MAY 2026 – PRESENT
SEVENSINS VULNERABLE VM LAB
Offensive CTF Design & Exploitation Lab
01 // PROJECT_SUMMARY
Designed and built a custom CTF VM with 7 flags hidden across intentionally misconfigured FTP, Samba, MySQL, and Apache2 services. Each flag tied to a distinct vulnerability requiring enumeration, exploitation, or privilege escalation to capture.
LinuxSambaMySQLApache2Privilege EscalationCTF Design
02 // STRIDE_THREAT_MODELING_LOGS
| THREAT_CATEGORY | EXPLOIT_VECTOR | MITIGATION_STRATEGY |
|---|---|---|
| Elevation of Privilege (STRIDE) | Attackers exploit a misconfigured setuid binary or wildcards in root cron jobs to gain root access. | Demonstrate privilege escalation paths to teach secure path management and strict sudoers configuration. |
| Information Disclosure | Unauthenticated Samba shares or anonymous FTP logins expose sensitive user hashes or keys. | Disable anonymous logins in production systems; bind services only to localhost unless strictly required. |
| Insecure Deserialization | Web application running on Apache2 accepts unvalidated inputs, leading to Remote Code Execution (RCE). | Implement strict input validation and run web services under low-privilege service accounts (www-data). |
03 // ARCHITECTURAL_SANDBOX_SCHEMAS
FILE_DUMP // DIAGRAM_NODES.LOG
- Target Host: Ubuntu Server minimal image, stripped of unnecessary modules.
- FTP Service (vsftpd): Configured with writable folders for anonymous users containing hint logs.
- Samba (SMB): Misconfigured shared folder exposing backup scripts.
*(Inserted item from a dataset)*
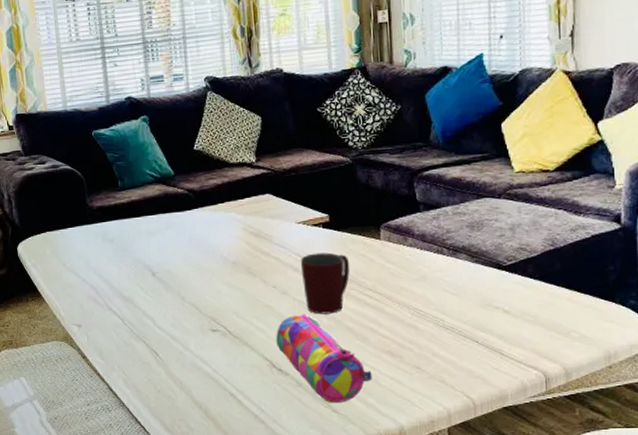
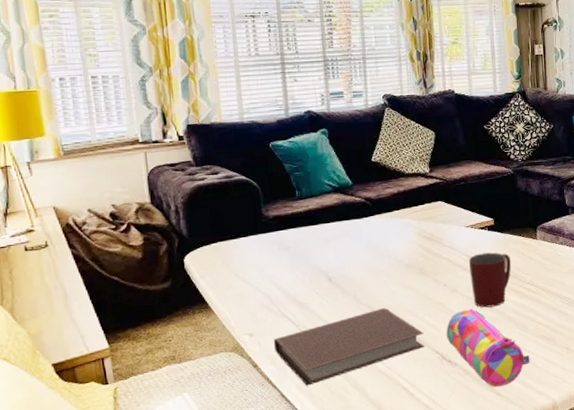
notebook: none [100,306,252,382] -> present [273,307,424,386]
- Apache2 Web Application: Running a vulnerable PHP panel with local file inclusion (LFI).
- Privilege Escalation Vector: System cron job running a backup script writable by a local developer group.
04 // ARCHITECTURE_LESSONS
- Understanding how system administrators leave trails of misconfiguration during rapid deployments.
- Constructing privilege escalation chains requires exact file-permission tuning (chmod/chown) to prevent unintended shortcuts.
- Documenting the walkthrough (write-up) is as critical as designing the exploit itself to educate security practitioners.
05 // TARGET_OUTCOMES
- Simulated 7 real-world attack vectors in a single laboratory image.
- Utilized by classmates at CHRIST University for hands-on VAPT training.